No Reino Unido, o chamado Fabianismo defendia uma solução similar: uma transição gradual rumo ao socialismo. Com o tempo, entretanto, as correntes mais moderadas acabaram prevalecendo dentro dos partidos de viés social-democrata, hoje mais distantes das ideias marxistas.
De forma geral, mesmo quando chegaram ao poder (e os social-democratas o fizeram em praticamente todos os países da Europa ocidental em algum momento), esses partidos se ativeram às regras democráticas e mantiveram um grau considerável de liberdade econômica.
Por exemplo: nas décadas de 1990 e 2000, apesar de ter sido chefiado por dois primeiros-ministros do Partido Trabalhista (social-democrata), o governo do Reino Unido adotou uma postura enfaticamente pró-livre mercado. “A social-democracia há muito tempo abandonou o socialismo como uma alternativa ao capitalismo, embora o discurso possa trazer ambiguidades”, diz o professor Ranulfo.

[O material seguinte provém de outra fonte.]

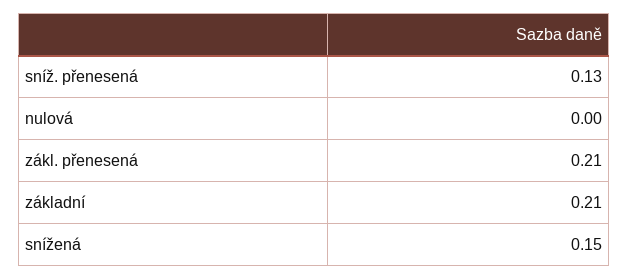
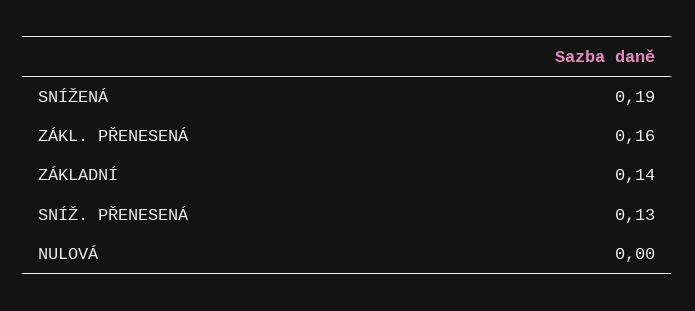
  {
    "sníž. přenesená": 0.13,
    "nulová": 0,
-   "zákl. přenesená": 0.21,
+   "zákl. přenesená": 0.16,
-   "základní": 0.21,
+   "základní": 0.14,
-   "snížená": 0.15
+   "snížená": 0.19
  }

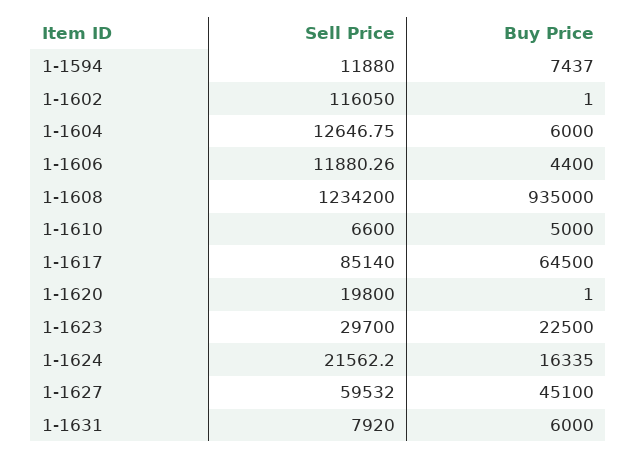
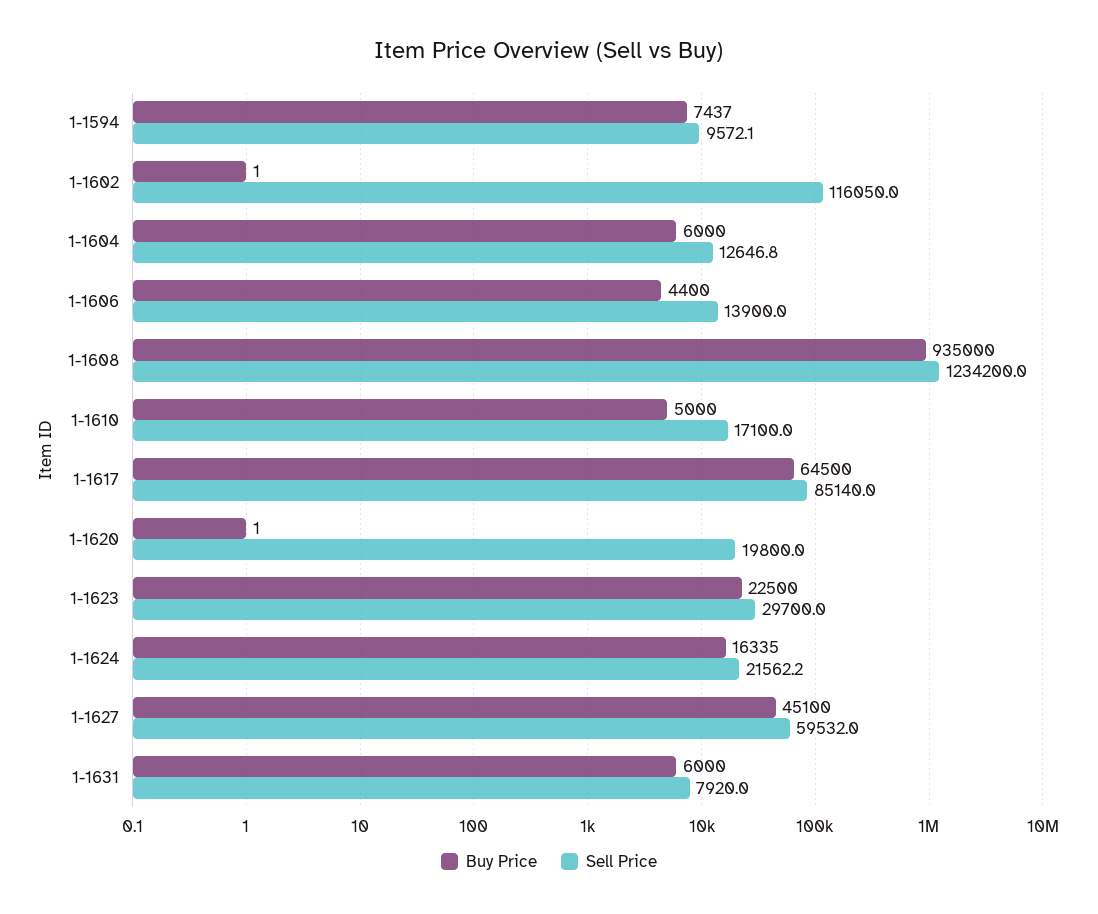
  {
    "Sell Price": {
-     "1-1594": 11880,
+     "1-1594": 9572.1,
      "1-1602": 116050,
      "1-1604": 12646.75,
-     "1-1606": 11880.26,
+     "1-1606": 13900,
      "1-1608": 1234200,
-     "1-1610": 6600,
+     "1-1610": 17100,
      "1-1617": 85140,
      "1-1620": 19800,
      "1-1623": 29700,
      "1-1624": 21562.2,
      "1-1627": 59532,
      "1-1631": 7920
    },
    "Buy Price": {
      "1-1594": 7437,
      "1-1602": 1,
      "1-1604": 6000,
      "1-1606": 4400,
      "1-1608": 935000,
      "1-1610": 5000,
      "1-1617": 64500,
      "1-1620": 1,
      "1-1623": 22500,
      "1-1624": 16335,
      "1-1627": 45100,
      "1-1631": 6000
    }
  }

"Mais governo e mais mercado"
No Brasil, o maior representante da social-democracia é o PSDB. Nascido do antigo MDB em 1988, o partido agregou figuras que, embora no campo da esquerda, eram mais moderadas do que as do PT e de outras siglas, como o Partido Comunista no Brasil.
O PSDB chegou à Presidência em 1995, com Fernando Henrique Cardoso. Apesar de sua origem marxista, o então presidente implementou um extenso programa de privatizações e de liberalização da economia. Por isso, recebeu do PT o carimbo de “neoliberal”, rótulo que o partido sempre rejeitou. Ao mesmo tempo, o governo de FHC elevou a carga tributária e estendeu significativamente a cobertura dos programas sociais oferecidos pelo governo federal.
No seu programa atual, aprovado em 2007, o PSDB adota o lema “Mais governo e mais mercado”, e tenta encontrar uma conciliação entre os dois lados do espectro econômico. “O PSDB não é privatista nem estatista. É um partido autenticamente nacionalista e moderno”, diz o documento.
Autor de uma tese doutorado sobre a trajetória de Fernando Henrique, o professor da Universidade Mackenzie Rodrigo Prando afirma que os tucanos transitam entre o centro e a centro-esquerda. “O PSDB acredita que a sociedade capitalista produz e distribui riqueza, ainda que de forma distorcida, muito melhor do que qualquer regime socialista”, afirma.
Apesar da falta de identidade ideológica de boa parte das siglas brasileiras, também é possível ver princípios social-democratas em outros partidos, como o MDB e o Cidadania (antigo PPS). Sobre o PT, o veredito ainda é ambíguo. “Até pouco tempo era possível ler, nos documentos do PT, a defesa da socialização dos meios de produção – que é a diferença essencial entre os socialistas e os social-democratas. Mas a ala majoritária, de Lula, é a mais pragmática dentro do partido”, diz o professor Prando.